On China and other niceties

We all destroy the thing we love most. We need only look around us, at our personal lives, to understand this irrational inertia. Mottainai!

It’s as hard to evade these internal irrational inertias as it is to ignore those external inertias, also irrational, along with their political counterparts, national and international, that reach us from every corner, all with the same goal as the aforementioned, to destroy the thing we love most. An eternal Mottainai!

Buddhists traditionally used the word mottainai to express sorrow in the face of the squandering or misuse of something of a sacred nature or of great value, for example a religious object, a teaching or a life unfulfilled, perhaps.

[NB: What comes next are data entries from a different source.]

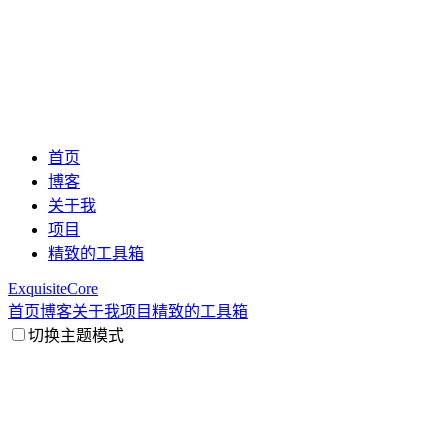
首页
博客
关于我
项目
精致的工具箱
ExquisiteCore
首页
博客
关于我
项目
精致的工具箱
切换主题模式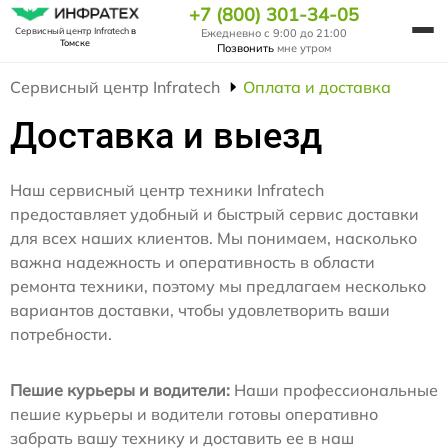
+7 (800) 301-34-05
Сервисный центр Infratech
в
Ежедневно с 9:00 до 21:00
Томске
Позвонить
мне утром
Сервисный центр Infratech
Оплата и доставка
Доставка и выезд
Наш сервисный центр техники Infratech
предоставляет удобный и быстрый сервис доставки
для всех наших клиентов. Мы понимаем, насколько
важна надежность и оперативность в области
ремонта техники, поэтому мы предлагаем несколько
вариантов доставки, чтобы удовлетворить ваши
потребности.
Пешие курьеры и водители:
Наши профессиональные
пешие курьеры и водители готовы оперативно
забрать вашу технику и доставить ее в наш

Today, the term is widely used by environmentalists to indicate profligacy in the use of non-renewable resources.

Some readers might find all this saddening, but that’s not the impression I want them to come away with. I say what I say with the greatest optimism. We need to work harder at happiness: “happiness is like oil, we need to pump it,” as a character said in a story I once wrote. Pessimism is free, so why bother with it.


P.S.: Mottainai is composed of two concepts: mottai and nai. Mottai (勿体) refers to the intrinsic value of a material object, while nai (無い) indicates absence or a lack of something. In turn, mottai is divided into mochi (勿), inevitable or something beyond discussion, and tai, (体), an entity or body.